Quick answer: India’s Digital Personal Data Protection Act, 2023 sets expectations for lawful processing, notices, and rights for data principals. Your CRM is part of your processing stack—governance, retention, and subprocessors must align with your legal program.

India’s Digital Personal Data Protection Act, 2023 & your CRM

The DPDP Act frames obligations around lawful processing, notice, consent where required, data principal rights, security safeguards, and breach reporting for digital personal data in India. Your CRM stores names, emails, phone numbers, and often sensitive commercial context—so it is in scope for governance even when the vendor hosts the application.

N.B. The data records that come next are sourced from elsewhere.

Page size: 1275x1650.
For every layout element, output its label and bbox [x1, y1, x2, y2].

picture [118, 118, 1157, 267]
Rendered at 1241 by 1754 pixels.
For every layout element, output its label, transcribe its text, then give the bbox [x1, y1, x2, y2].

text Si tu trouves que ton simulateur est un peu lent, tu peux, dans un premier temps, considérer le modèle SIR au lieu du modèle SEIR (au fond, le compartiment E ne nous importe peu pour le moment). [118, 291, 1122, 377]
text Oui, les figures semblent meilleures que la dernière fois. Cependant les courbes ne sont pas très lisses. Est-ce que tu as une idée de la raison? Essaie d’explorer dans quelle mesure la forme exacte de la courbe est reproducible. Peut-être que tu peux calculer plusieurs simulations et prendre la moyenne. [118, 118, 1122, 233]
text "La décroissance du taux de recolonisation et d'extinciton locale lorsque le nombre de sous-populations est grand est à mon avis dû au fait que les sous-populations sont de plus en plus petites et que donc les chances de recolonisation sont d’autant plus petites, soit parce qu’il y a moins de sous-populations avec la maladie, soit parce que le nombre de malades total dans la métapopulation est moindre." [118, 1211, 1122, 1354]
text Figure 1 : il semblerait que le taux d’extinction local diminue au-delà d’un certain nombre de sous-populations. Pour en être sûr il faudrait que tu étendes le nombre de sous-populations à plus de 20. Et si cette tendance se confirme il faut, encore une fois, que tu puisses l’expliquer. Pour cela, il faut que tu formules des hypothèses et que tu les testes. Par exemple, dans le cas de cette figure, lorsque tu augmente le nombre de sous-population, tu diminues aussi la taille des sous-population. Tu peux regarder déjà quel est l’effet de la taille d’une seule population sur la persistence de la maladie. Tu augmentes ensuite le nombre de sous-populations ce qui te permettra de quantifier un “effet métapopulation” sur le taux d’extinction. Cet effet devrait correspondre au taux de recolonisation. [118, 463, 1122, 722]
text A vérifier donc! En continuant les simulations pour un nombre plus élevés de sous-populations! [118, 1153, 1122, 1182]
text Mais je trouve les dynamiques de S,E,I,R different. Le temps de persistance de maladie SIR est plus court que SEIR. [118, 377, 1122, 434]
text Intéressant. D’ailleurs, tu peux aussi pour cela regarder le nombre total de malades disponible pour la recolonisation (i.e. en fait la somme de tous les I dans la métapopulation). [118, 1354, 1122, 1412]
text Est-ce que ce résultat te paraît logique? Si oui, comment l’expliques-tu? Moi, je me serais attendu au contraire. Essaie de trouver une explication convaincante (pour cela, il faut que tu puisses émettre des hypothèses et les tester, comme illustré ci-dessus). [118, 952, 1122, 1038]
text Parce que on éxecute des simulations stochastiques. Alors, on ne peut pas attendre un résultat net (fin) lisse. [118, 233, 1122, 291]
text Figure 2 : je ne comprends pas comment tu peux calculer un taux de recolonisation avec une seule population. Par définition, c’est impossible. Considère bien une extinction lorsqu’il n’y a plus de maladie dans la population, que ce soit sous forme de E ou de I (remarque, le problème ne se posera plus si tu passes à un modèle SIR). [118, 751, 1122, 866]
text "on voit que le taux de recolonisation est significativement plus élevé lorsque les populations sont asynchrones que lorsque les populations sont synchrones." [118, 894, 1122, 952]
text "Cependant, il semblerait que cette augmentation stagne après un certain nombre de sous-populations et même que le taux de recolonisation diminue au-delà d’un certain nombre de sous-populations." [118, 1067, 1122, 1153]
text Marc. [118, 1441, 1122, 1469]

What product teams should document

  • Lawful basis for each data element you collect in CRM
  • Retention schedules aligned to sales vs delivery use
  • Subprocessor list (hosting, email, analytics) with DPAs
  • Role-based access and break-glass admin policy
  • Export and erasure runbooks for data principal requests

How Vertex CRM fits architecturally

Vertex CRM provides access control, authenticated APIs, and operational surfaces your administrators govern. Compliance is never “checkbox complete” because your policies, contracts, and incident response define outcomes. Pair this overview with your privacy counsel; read our Privacy Policy for product-level statements.

Operational links

CRM security overview · Vendor comparison · Contact

FAQ

Does using Vertex CRM make us compliant?
No software alone guarantees compliance; you need policies, contracts, and operational controls.
What should legal review in a CRM?
Subprocessors, data residency statements, access logs, retention, and breach notification workflows.